Work required: Please set down each of the lines below once more, exactly, omitting all pictures.
Exercise materials START
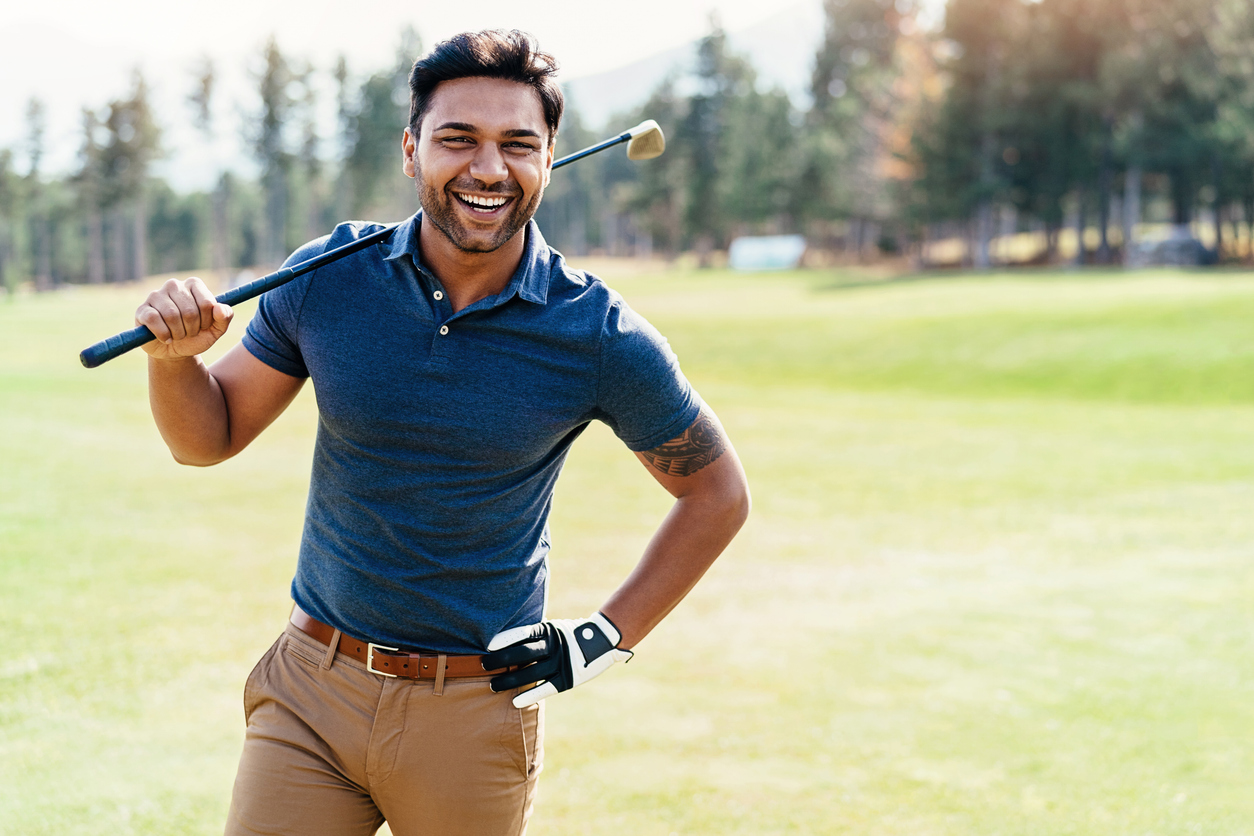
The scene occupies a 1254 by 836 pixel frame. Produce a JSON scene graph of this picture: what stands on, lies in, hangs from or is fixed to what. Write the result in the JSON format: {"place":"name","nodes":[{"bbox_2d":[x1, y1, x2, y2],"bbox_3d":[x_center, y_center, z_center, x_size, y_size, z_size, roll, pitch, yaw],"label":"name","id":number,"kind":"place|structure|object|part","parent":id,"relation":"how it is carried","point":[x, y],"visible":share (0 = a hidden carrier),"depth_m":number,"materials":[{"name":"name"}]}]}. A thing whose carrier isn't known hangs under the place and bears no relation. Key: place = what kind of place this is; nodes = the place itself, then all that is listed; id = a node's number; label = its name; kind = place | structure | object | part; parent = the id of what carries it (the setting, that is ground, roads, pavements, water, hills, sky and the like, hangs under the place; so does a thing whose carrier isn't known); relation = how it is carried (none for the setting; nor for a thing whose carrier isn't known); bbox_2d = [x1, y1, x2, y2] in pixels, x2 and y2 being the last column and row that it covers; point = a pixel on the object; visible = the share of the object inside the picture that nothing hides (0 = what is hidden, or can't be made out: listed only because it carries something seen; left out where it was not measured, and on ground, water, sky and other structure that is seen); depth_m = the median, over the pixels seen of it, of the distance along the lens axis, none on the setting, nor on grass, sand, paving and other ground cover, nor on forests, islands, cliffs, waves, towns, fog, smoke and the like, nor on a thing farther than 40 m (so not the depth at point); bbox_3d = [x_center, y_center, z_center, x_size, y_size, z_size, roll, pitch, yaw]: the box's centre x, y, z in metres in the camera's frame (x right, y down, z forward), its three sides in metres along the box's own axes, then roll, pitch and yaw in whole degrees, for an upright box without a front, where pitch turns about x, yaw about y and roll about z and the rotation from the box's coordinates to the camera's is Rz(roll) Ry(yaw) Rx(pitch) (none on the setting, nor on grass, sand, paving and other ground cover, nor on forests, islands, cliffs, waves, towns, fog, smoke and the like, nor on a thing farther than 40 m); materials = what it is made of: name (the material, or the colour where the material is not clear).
{"place":"outdoors","nodes":[
{"label":"outdoors","id":0,"kind":"place"},
{"bbox_2d":[0,0,854,191],"label":"sky","id":1,"kind":"structure","parent":0,"point":[82,6],"materials":[{"name":"white"}]},
{"bbox_2d":[0,258,1253,835],"label":"lawn","id":2,"kind":"structure","parent":0,"point":[1076,276],"materials":[{"name":"green plant"}]},
{"bbox_2d":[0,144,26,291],"label":"tree","id":3,"kind":"object","parent":2,"relation":"on","point":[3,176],"visible":0.95,"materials":[{"name":"green plant"}]},
{"bbox_2d":[11,94,53,290],"label":"tree","id":4,"kind":"object","parent":2,"relation":"on","point":[35,106],"visible":0.96,"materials":[{"name":"plant"}]},
{"bbox_2d":[71,100,106,287],"label":"tree","id":5,"kind":"object","parent":2,"relation":"on","point":[87,130],"visible":0.78,"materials":[{"name":"plant"}]},
{"bbox_2d":[87,65,163,287],"label":"tree","id":6,"kind":"object","parent":2,"relation":"on","point":[138,106],"visible":0.98,"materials":[{"name":"plant"}]},
{"bbox_2d":[186,49,223,276],"label":"tree","id":7,"kind":"object","parent":2,"relation":"on","point":[207,88],"visible":0.96,"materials":[{"name":"plant"}]},
{"bbox_2d":[242,34,314,264],"label":"tree","id":8,"kind":"object","parent":2,"relation":"on","point":[271,123],"visible":0.94,"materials":[{"name":"plant"}]},
{"bbox_2d":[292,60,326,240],"label":"tree","id":9,"kind":"object","parent":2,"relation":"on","point":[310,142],"visible":0.68,"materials":[{"name":"plant"}]},
{"bbox_2d":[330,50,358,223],"label":"tree","id":10,"kind":"object","parent":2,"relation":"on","point":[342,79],"visible":0.67,"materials":[{"name":"plant"}]},
{"bbox_2d":[337,25,421,221],"label":"tree","id":11,"kind":"object","parent":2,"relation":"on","point":[381,115],"visible":0.73,"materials":[{"name":"green plant"}]},
{"bbox_2d":[114,27,745,835],"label":"man","id":12,"kind":"object","parent":2,"relation":"on","point":[467,166],"visible":0.97,"depth_m":3.85},
{"bbox_2d":[83,119,667,366],"bbox_3d":[-0.440,-0.324,4.276,1.268,0.406,0.153,-4,6,-36],"label":"golf club","id":13,"kind":"object","parent":12,"relation":"in","point":[612,142],"visible":0.86,"depth_m":4.14,"materials":[{"name":"black metal"}]},
{"bbox_2d":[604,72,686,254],"label":"tree","id":14,"kind":"object","parent":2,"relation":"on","point":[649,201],"visible":0.7,"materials":[{"name":"plant"}]},
{"bbox_2d":[672,11,790,260],"label":"tree","id":15,"kind":"object","parent":2,"relation":"on","point":[707,106],"visible":0.86,"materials":[{"name":"green plant"}]},
{"bbox_2d":[727,234,805,271],"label":"sign","id":16,"kind":"object","parent":2,"relation":"on","point":[784,257],"visible":0.91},
{"bbox_2d":[804,0,942,261],"label":"tree","id":17,"kind":"object","parent":2,"relation":"on","point":[845,20],"visible":0.88,"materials":[{"name":"plant"}]},
{"bbox_2d":[922,0,1057,266],"label":"tree","id":18,"kind":"object","parent":2,"relation":"on","point":[965,20],"visible":0.92,"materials":[{"name":"plant"}]},
{"bbox_2d":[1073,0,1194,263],"label":"tree","id":19,"kind":"object","parent":2,"relation":"on","point":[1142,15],"visible":0.81,"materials":[{"name":"plant"}]},
{"bbox_2d":[1128,226,1216,268],"label":"car","id":20,"kind":"object","parent":2,"relation":"on","point":[1188,242],"visible":0.8,"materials":[{"name":"grey"}]},
{"bbox_2d":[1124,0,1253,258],"label":"tree","id":21,"kind":"object","parent":2,"relation":"on","point":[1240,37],"visible":0.85,"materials":[{"name":"plant"}]},
{"bbox_2d":[565,2,824,122],"label":"mountain","id":22,"kind":"structure","parent":0,"point":[622,71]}
]}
Exercise materials END
Task result:
The scene occupies a 1254 by 836 pixel frame. Produce a JSON scene graph of this picture: what stands on, lies in, hangs from or is fixed to what. Write the result in the JSON format: {"place":"name","nodes":[{"bbox_2d":[x1, y1, x2, y2],"bbox_3d":[x_center, y_center, z_center, x_size, y_size, z_size, roll, pitch, yaw],"label":"name","id":number,"kind":"place|structure|object|part","parent":id,"relation":"how it is carried","point":[x, y],"visible":share (0 = a hidden carrier),"depth_m":number,"materials":[{"name":"name"}]}]}. A thing whose carrier isn't known hangs under the place and bears no relation. Key: place = what kind of place this is; nodes = the place itself, then all that is listed; id = a node's number; label = its name; kind = place | structure | object | part; parent = the id of what carries it (the setting, that is ground, roads, pavements, water, hills, sky and the like, hangs under the place; so does a thing whose carrier isn't known); relation = how it is carried (none for the setting; nor for a thing whose carrier isn't known); bbox_2d = [x1, y1, x2, y2] in pixels, x2 and y2 being the last column and row that it covers; point = a pixel on the object; visible = the share of the object inside the picture that nothing hides (0 = what is hidden, or can't be made out: listed only because it carries something seen; left out where it was not measured, and on ground, water, sky and other structure that is seen); depth_m = the median, over the pixels seen of it, of the distance along the lens axis, none on the setting, nor on grass, sand, paving and other ground cover, nor on forests, islands, cliffs, waves, towns, fog, smoke and the like, nor on a thing farther than 40 m (so not the depth at point); bbox_3d = [x_center, y_center, z_center, x_size, y_size, z_size, roll, pitch, yaw]: the box's centre x, y, z in metres in the camera's frame (x right, y down, z forward), its three sides in metres along the box's own axes, then roll, pitch and yaw in whole degrees, for an upright box without a front, where pitch turns about x, yaw about y and roll about z and the rotation from the box's coordinates to the camera's is Rz(roll) Ry(yaw) Rx(pitch) (none on the setting, nor on grass, sand, paving and other ground cover, nor on forests, islands, cliffs, waves, towns, fog, smoke and the like, nor on a thing farther than 40 m); materials = what it is made of: name (the material, or the colour where the material is not clear).
{"place":"outdoors","nodes":[
{"label":"outdoors","id":0,"kind":"place"},
{"bbox_2d":[0,0,854,191],"label":"sky","id":1,"kind":"structure","parent":0,"point":[82,6],"materials":[{"name":"white"}]},
{"bbox_2d":[0,258,1253,835],"label":"lawn","id":2,"kind":"structure","parent":0,"point":[1076,276],"materials":[{"name":"green plant"}]},
{"bbox_2d":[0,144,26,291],"label":"tree","id":3,"kind":"object","parent":2,"relation":"on","point":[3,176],"visible":0.95,"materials":[{"name":"green plant"}]},
{"bbox_2d":[11,94,53,290],"label":"tree","id":4,"kind":"object","parent":2,"relation":"on","point":[35,106],"visible":0.96,"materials":[{"name":"plant"}]},
{"bbox_2d":[71,100,106,287],"label":"tree","id":5,"kind":"object","parent":2,"relation":"on","point":[87,130],"visible":0.78,"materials":[{"name":"plant"}]},
{"bbox_2d":[87,65,163,287],"label":"tree","id":6,"kind":"object","parent":2,"relation":"on","point":[138,106],"visible":0.98,"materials":[{"name":"plant"}]},
{"bbox_2d":[186,49,223,276],"label":"tree","id":7,"kind":"object","parent":2,"relation":"on","point":[207,88],"visible":0.96,"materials":[{"name":"plant"}]},
{"bbox_2d":[242,34,314,264],"label":"tree","id":8,"kind":"object","parent":2,"relation":"on","point":[271,123],"visible":0.94,"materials":[{"name":"plant"}]},
{"bbox_2d":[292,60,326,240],"label":"tree","id":9,"kind":"object","parent":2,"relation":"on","point":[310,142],"visible":0.68,"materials":[{"name":"plant"}]},
{"bbox_2d":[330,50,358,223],"label":"tree","id":10,"kind":"object","parent":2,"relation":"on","point":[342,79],"visible":0.67,"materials":[{"name":"plant"}]},
{"bbox_2d":[337,25,421,221],"label":"tree","id":11,"kind":"object","parent":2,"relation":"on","point":[381,115],"visible":0.73,"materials":[{"name":"green plant"}]},
{"bbox_2d":[114,27,745,835],"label":"man","id":12,"kind":"object","parent":2,"relation":"on","point":[467,166],"visible":0.97,"depth_m":3.85},
{"bbox_2d":[83,119,667,366],"bbox_3d":[-0.440,-0.324,4.276,1.268,0.406,0.153,-4,6,-36],"label":"golf club","id":13,"kind":"object","parent":12,"relation":"in","point":[612,142],"visible":0.86,"depth_m":4.14,"materials":[{"name":"black metal"}]},
{"bbox_2d":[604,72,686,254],"label":"tree","id":14,"kind":"object","parent":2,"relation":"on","point":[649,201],"visible":0.7,"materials":[{"name":"plant"}]},
{"bbox_2d":[672,11,790,260],"label":"tree","id":15,"kind":"object","parent":2,"relation":"on","point":[707,106],"visible":0.86,"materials":[{"name":"green plant"}]},
{"bbox_2d":[727,234,805,271],"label":"sign","id":16,"kind":"object","parent":2,"relation":"on","point":[784,257],"visible":0.91},
{"bbox_2d":[804,0,942,261],"label":"tree","id":17,"kind":"object","parent":2,"relation":"on","point":[845,20],"visible":0.88,"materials":[{"name":"plant"}]},
{"bbox_2d":[922,0,1057,266],"label":"tree","id":18,"kind":"object","parent":2,"relation":"on","point":[965,20],"visible":0.92,"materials":[{"name":"plant"}]},
{"bbox_2d":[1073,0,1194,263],"label":"tree","id":19,"kind":"object","parent":2,"relation":"on","point":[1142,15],"visible":0.81,"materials":[{"name":"plant"}]},
{"bbox_2d":[1128,226,1216,268],"label":"car","id":20,"kind":"object","parent":2,"relation":"on","point":[1188,242],"visible":0.8,"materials":[{"name":"grey"}]},
{"bbox_2d":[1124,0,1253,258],"label":"tree","id":21,"kind":"object","parent":2,"relation":"on","point":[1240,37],"visible":0.85,"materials":[{"name":"plant"}]},
{"bbox_2d":[565,2,824,122],"label":"mountain","id":22,"kind":"structure","parent":0,"point":[622,71]}
]}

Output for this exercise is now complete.